This past week, the Supreme Court handed down several landmark decisions.
While the decisions regarding the Defense of Marriage Act and Proposition
8 are a welcomed step forward for our nation, which our firm is happy
to see finally happen, the decision regarding the Voting Rights Act of
1965 might not be. Immediately after the decision, a democratic Representative
from Georgia, John Lewis, famously commented that "what the Supreme
Court did was to put a dagger in the heart of the Voting Rights Act."
In this decision the court struck down Section 4 of the Act. This section
provided for what has become known as "pre-clearance," which
is a process that jurisdictions and states that have histories of voting
discrimination have to complete in order to redraw their voting districts
or update their voting laws. This process was put in place to ensure that
no discriminatory voting practices occur, such as literacy tests designed
to eliminate minority voters.
In its decision, the Supreme Court found that a broad restriction on these
states and jurisdictions was no longer necessary.
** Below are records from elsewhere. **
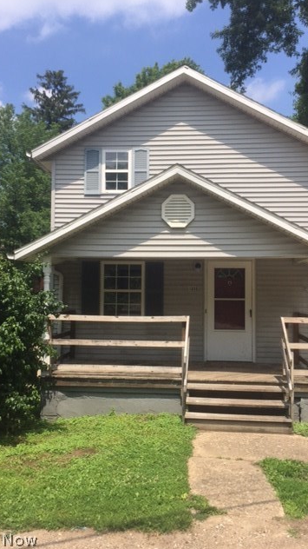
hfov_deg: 36.6
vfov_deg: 61.0
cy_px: 274
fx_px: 465
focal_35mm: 32
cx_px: 168
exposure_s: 1/2083
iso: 32
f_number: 2.2
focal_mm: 4.15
Supporters of the decision
argue that a majority of Voting Right Act cases brought today deal with
redistricting issues. These are known as second generation cases. Decades
ago, the cases that were originally brought, the first generation cases,
dealt with "ballot box issues" that specifically concerned an
individual voter's access to the ballot box. That support is weak,
however, when the data is actually examined. According to the Washington
Post, since 2011, "41 states have considered or passed legislation
restricting the right to vote." Many believe that several of these
states are now poised to bring forward new legislation that they knew
would not have previously passed the pre-clearance process. Supporters
of the Supreme Court's decision believe that minority representation
in state legislatures will help prevent discrimination.
However, Harvard Law School professor, Lani Guinier, who authored a well
known paper on the subject commented that "Black electoral success
has neither mobilized the black community nor realized the promised community-based
reforms." What we do know is that Section 4 was working, when it
was in place. It may have had a broad coverage over states that no longer
suffer from any discriminatory practices, but carelessly removing this
protection in its entirety will likely ensue in a flood of voting rights
cases as a backlash of this decision.